As a research-centric engineering discipline, systems and software engineering research is traditionally driven by the symbiotic relationship between theory and practice. Yet, it is commonly understood that researchers and practitioners are still having limited interactions with each other, rendering that symbiotic relationship and technology transfer cumbersome. To reduce the gap between theory and practice, the Journal of Software and Systems has introduced a new In Practice track. The overarching goal is to become the ideal forum in the area of systems and software for researchers carrying out investigations in industry to disseminate their results, as well as for practitioners to share their experiences with the academic community


Research papers to be published in this track are expected to provide value to practitioners that aim at triggering innovation and operational excellence inside their organisations based on relevant industrial research findings, or to researchers by providing practitioner insights to help them focus their research on practically relevant problems. Hence, we envision publications of this track to help bridging the gap between theory and practice and to achieve high academic and practical impact. 

Submission Types

We invite submissions in a similar scope of our journal’s main track, as long as there is a clear industry focus. More specifically, we are interested in submissions that fit into one of the following two categories:

  • Applied Research (“out of the lab, into the wild”): In this category, we invite submissions that report results (positive or negative) concerning the experience of applying/evaluating systems and software technologies (methods, techniques and tools) in real industrial settings. These comprise empirical studies conducted in industry (e.g., action research, case studies) or experience reports that may help understanding situations in which technologies really work and their impact. Submissions should include information on the industrial setting, provide motivation, explain the events leading to the outcomes, including the challenges faced, summarize the outcomes, and conclude with lessons learned, take-away messages, and practical advice based on the described experience. An extensive description of related work or background material is not required. Similarly, extensive details on the research methodology (if needed to assess the scientific rigour) should be reported as part of an appendix. While papers in this category will be evaluated also based on their scientific rigor, the focus is on their merit in reporting practically relevant results rather than in terms of academic (theoretical) novelty.  
  • Practitioner Insights: In this category, we invite experience reports showing what actually happens in practical settings, illustrating the challenges (and pain) that practitioners face, and presenting lessons learned. Problem descriptions with significant details on the context, underlying causes and symptoms, and technical and organizational impact are also welcome. Practitioner insights papers may also comprise invited opinionated views on the evolution of chosen topic areas in practice.  Submissions in this category are limited to four pages and the first author must be from industry.
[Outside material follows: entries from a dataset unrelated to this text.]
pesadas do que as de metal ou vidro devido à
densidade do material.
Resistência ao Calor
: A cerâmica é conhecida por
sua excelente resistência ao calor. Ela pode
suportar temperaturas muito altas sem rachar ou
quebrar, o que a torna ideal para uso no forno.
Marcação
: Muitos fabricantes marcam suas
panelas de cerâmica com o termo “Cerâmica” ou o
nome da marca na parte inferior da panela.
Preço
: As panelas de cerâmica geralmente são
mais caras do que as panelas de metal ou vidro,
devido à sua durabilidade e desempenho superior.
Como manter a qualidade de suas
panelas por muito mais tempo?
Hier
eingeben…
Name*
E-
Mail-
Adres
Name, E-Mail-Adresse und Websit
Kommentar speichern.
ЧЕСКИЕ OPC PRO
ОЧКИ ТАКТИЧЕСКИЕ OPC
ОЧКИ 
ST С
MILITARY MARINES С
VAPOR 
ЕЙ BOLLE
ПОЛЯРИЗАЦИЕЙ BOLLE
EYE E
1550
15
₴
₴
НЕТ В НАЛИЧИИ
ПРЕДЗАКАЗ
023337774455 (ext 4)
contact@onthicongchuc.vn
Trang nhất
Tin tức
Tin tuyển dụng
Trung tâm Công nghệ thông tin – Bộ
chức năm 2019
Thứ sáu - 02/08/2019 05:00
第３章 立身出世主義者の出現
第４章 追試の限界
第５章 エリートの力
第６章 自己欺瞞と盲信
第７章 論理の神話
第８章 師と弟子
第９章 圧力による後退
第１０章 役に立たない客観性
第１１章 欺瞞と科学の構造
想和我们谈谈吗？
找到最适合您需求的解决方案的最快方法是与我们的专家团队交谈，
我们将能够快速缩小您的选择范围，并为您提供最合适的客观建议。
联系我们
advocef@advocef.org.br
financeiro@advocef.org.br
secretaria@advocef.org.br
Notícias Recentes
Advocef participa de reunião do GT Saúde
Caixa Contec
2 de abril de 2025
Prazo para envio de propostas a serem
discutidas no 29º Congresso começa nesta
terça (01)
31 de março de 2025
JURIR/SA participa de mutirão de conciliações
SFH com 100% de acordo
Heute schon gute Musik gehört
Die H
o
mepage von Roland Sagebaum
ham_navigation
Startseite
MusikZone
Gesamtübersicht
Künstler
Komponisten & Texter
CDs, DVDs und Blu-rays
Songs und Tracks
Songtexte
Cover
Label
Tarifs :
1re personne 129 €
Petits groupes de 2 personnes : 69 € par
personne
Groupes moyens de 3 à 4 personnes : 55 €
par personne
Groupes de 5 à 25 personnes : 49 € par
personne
Not in scope of the In Practice track are secondary studies (e.g. systematic literature reviews), studies carried out in artificial settings (e.g. controlled experiments carried out in academic settings), and studies with limited potential for scaling up to practice (e.g. survey research that is not exclusively directed at analysing contemporarily used practices, problems, or perceptions in practice). Kindly note that rather than inviting traditional research papers written and carried out by researchers and having co-authors from practice, the focus on this track is to serve as a catalyst for submissions emerging from practical settings. Hence, all submissions will be evaluated through industry-appropriate criteria and having at least one reviewer with an industry-affine affiliation. The track aims at establishing a forum for industry-related researchers and practitioners to disseminate results and make their voice being heard.